**WORK TO BE COMPLETED:**
Recast the whole listing below as a numbered list with no blank lines, and leave the pictures out of your answer.

======== SUPPLIED MATERIAL

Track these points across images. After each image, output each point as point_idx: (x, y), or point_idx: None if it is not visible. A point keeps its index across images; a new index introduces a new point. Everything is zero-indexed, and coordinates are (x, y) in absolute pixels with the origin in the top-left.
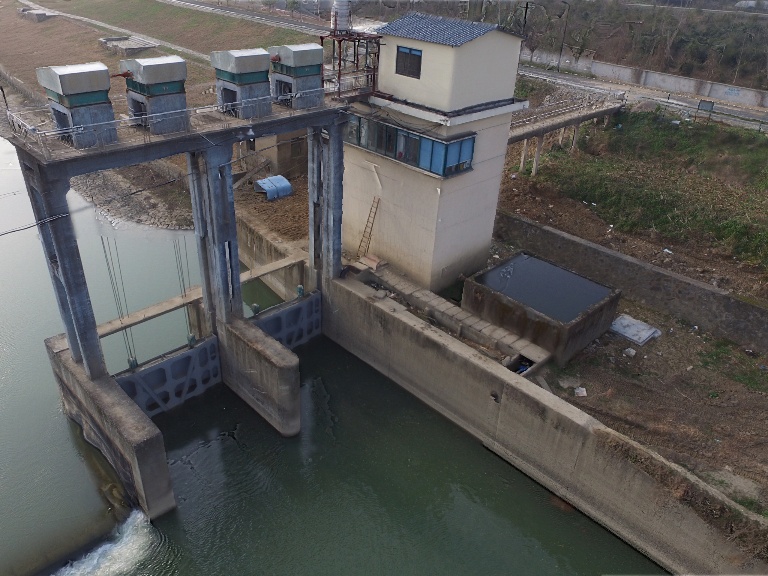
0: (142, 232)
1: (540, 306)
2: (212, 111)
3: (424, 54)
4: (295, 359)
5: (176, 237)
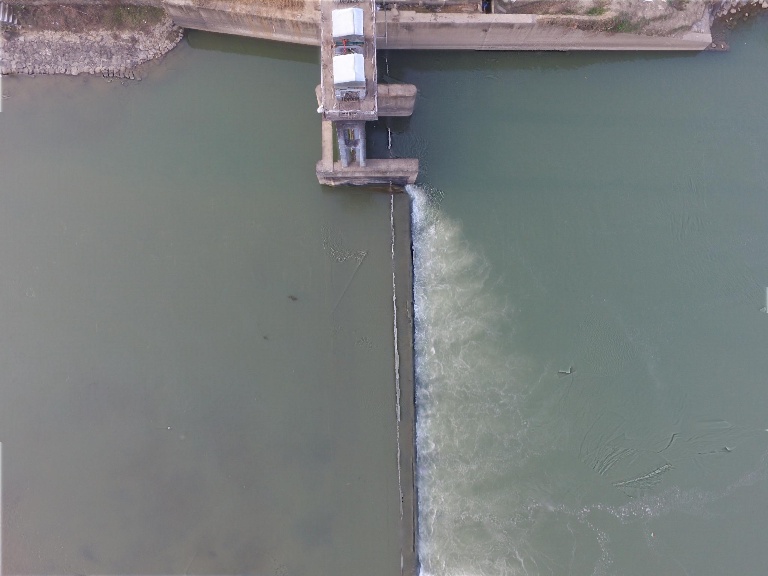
0: (159, 67)
1: None
2: None
3: None
4: (413, 87)
5: (183, 52)
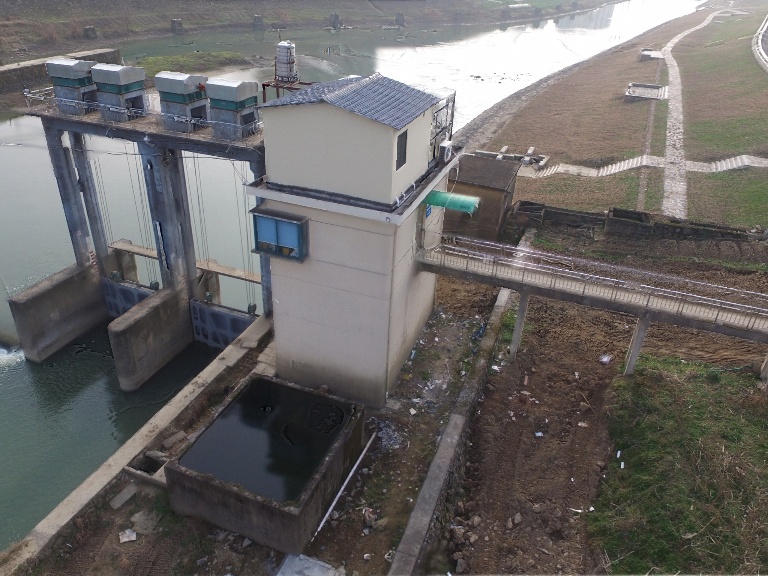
0: None
1: (263, 454)
2: (121, 112)
3: None
4: (120, 328)
5: None
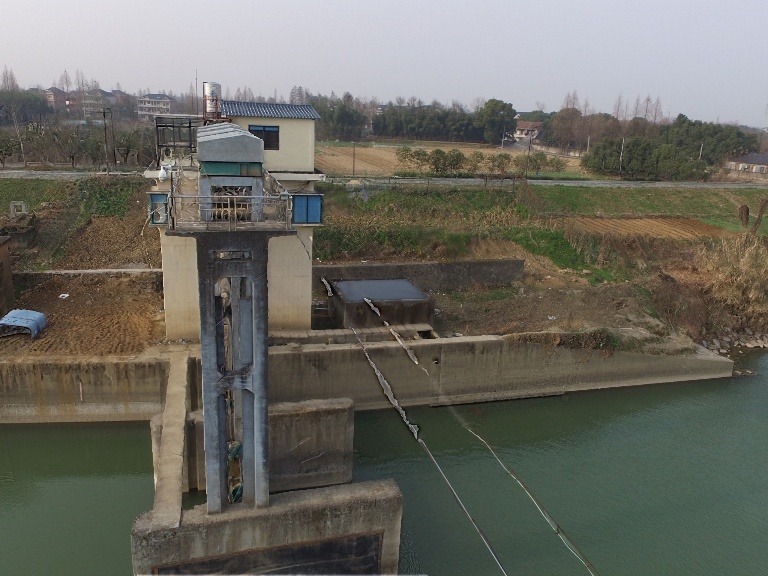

================

**REPLY:**
1. Track these points across images. After each image, output each point as point_idx: (x, y), or point_idx: None if it is not visible. A point keeps its index across images; a new index introduces a new point. Everything is zero-indexed, and coordinates are (x, y) in absolute pixels with the origin in the top-left.
2. 0: (142, 232)
3. 1: (540, 306)
4. 2: (212, 111)
5. 3: (424, 54)
6. 4: (295, 359)
7. 5: (176, 237)
8. 0: (159, 67)
9. 1: None
10. 2: None
11. 3: None
12. 4: (413, 87)
13. 5: (183, 52)
14. 0: None
15. 1: (263, 454)
16. 2: (121, 112)
17. 3: None
18. 4: (120, 328)
19. 5: None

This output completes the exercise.